I racked it empty, tossed it aside, and yanked Zoe behind the hot dog cart just as the van lurched forward, trying to clip us.

It missed, tires screaming, then jerked away into traffic with Stroller Woman diving in last second, empty-handed.

Sirens started to stack. People shouted. Phones went up.

Zoe shoved the courier’s messenger bag into my chest. “Got it.”

“You okay?” I scanned her, hands hovering because the urge to check her for injuries with my mouth was wildly inappropriate.

She rolled her eyes. “Don’t you dare triage me in public. Or anything else in public,” she said in a hot whisper.

Then she winced. I caught it. “Shoulder.”

“Grazed,” she said, jaw set. “He had a knife. My favorite jacket’s annoyed.”

Sirens grew teeth. We needed to vanish before our night turned into a paperwork musical.

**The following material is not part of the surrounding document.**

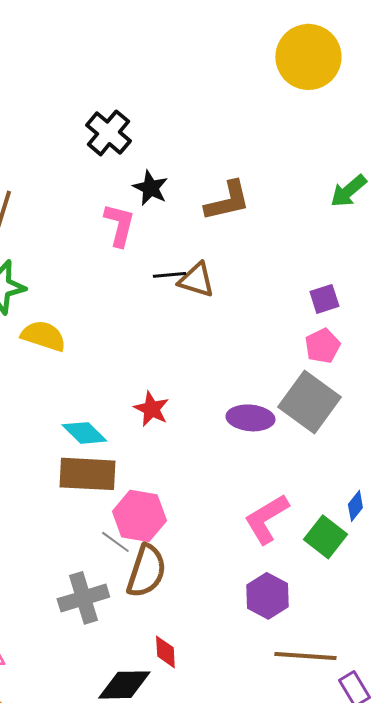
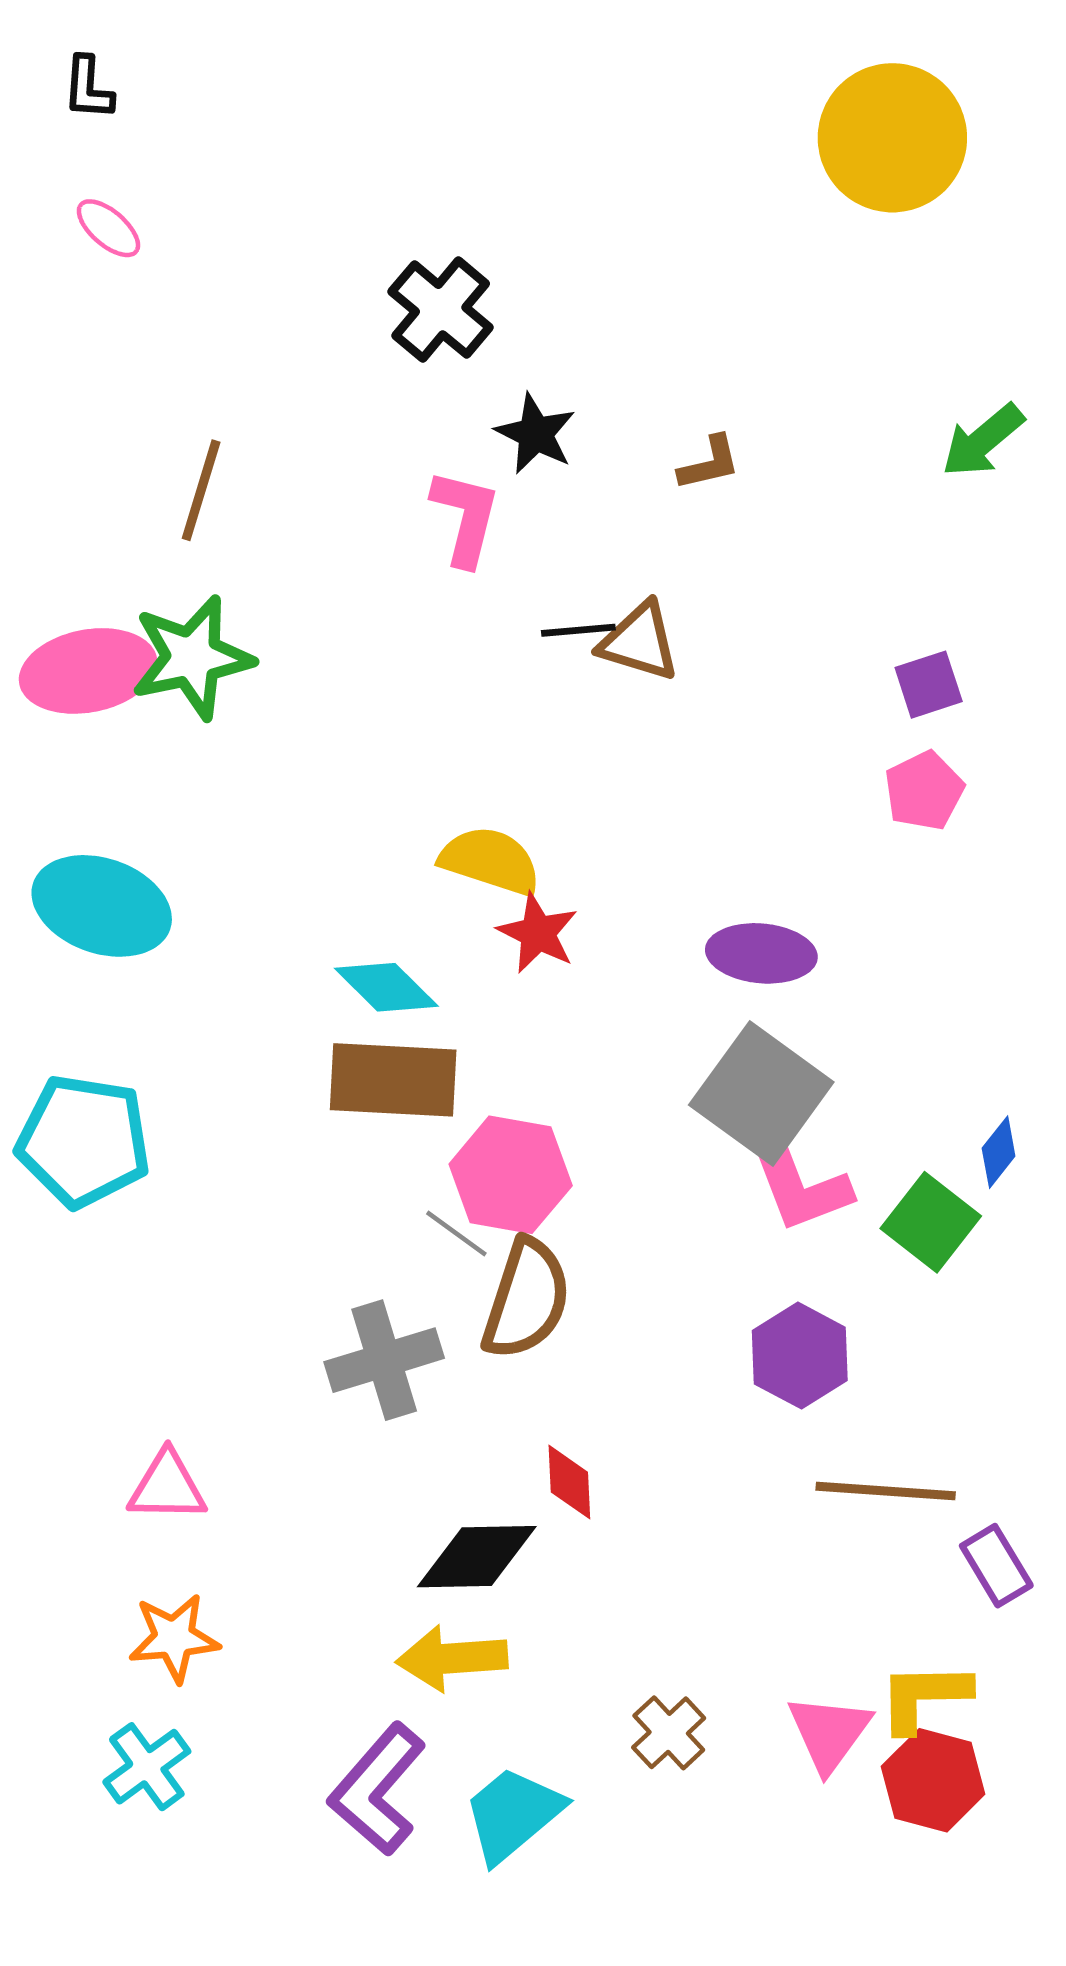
brown L-shape: (227, 201) -> (709, 463), size x0.6
yellow semicircle: (43, 336) -> (490, 861), moved
gray square: (309, 402) -> (761, 1093), moved
pink L-shape: (266, 519) -> (798, 1182), turned -80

I grabbed her hand. “This way.”

We ducked into the arcade, weaving through teenagers and a dinosaur that swallowed quarters. I yanked open the curtain on a photo booth and pulled her inside. It was either that or the janitor’s closet, and we had rules about closets now.

She stumbled against me, breath hot, heartbeat punching my chest. The booth was small enough to make breathing a team sport. Outside, security thundered past.

“Are we really hiding in a—”

The booth flashed, and the first photo printed: Zoe, wide-eyed, me looking like a man who’d just found oxygen after a month underwater.

Her laugh was soft and breathless. “We’re a cliché.”

“Not yet,” I said, the word a scrape because her palm had found my ribs and my brain had left the chat. “You got the courier?”

“Yep.” She lifted the napkin—the one the lawyer had passed. A sloppy pine tree doodled on it, same as the woman’s palm. Beneath: SWITCHBACK. TIMBERLINE. TONIGHT.

My stomach did a slow, certain drop. Timberline was a ridge on the way up Frasier Mountain, a turn locals used to bypass snow closures. Switchback was a specific one. I knew exactly which.

Her eyes flicked to mine, reading the tell. “You recognize it.”

I nodded.

The booth flashed again. Second photo: both of us looking at each other like a cliff we were about to jump.

“Of course this drags us up your mountain,” she said, wry and a little resigned. “Do I have to wear flannel?”

“You don’t have to wear anything,” I said, and her mouth did that curve that hit me like a match to dry tinder.

The third flash went off. This time she leaned in, foreheads almost touching, laughter dying into a silence full of wrong timing and perfect right now.

“Forest,” she whispered, like my name was a secret she wanted to keep and couldn’t.

“Zoe,” I said, and then I kissed her—quick, fierce, the kind of kiss that isn’t a promise, it’s a decision.

The fourth photo caught it. We both froze at the whir of paper. Outside, the sirens receded.

She pulled back, eyes bright and pupils blown. “That was—”

“Research,” I said.

“Uh-huh,” she said, voice low. “We should do more… fieldwork.”

“Later,” I said, because if we didn’t stop now, we weren’t leaving the booth, and the city didn’t need a strip of evidence with my career choices on it.

She slid the photo strip into her pocket, cheeks pink, professional mask snapping back into place with admirable speed. “Okay. We log the bag, hand the unlogged phone with a bow, and pretend we don’t know what sauerkraut means.”

“And then,” I said, “we drive to my world.”

She arched a brow. “And in your world, do vending machines require compliments?”

“In my world,” I said, pushing the curtain aside, scanning the pier before stepping out, “you don’t walk into an ambush without a partner. And you never run downhill on loose gravel unless you know where you’ll stop.”

She followed, shoulder brushing mine. “Translate, Mountain Man.”

I looked down at her, felt the click of pieces landing. “It means I’ve got you.”

She blew out a breath, softer than the surf. “Fine. But if I see a bear, I’m coming back to the city.”

“Noted.” I squeezed her hand once—quick, hidden. “Let’s go meet a switchback.”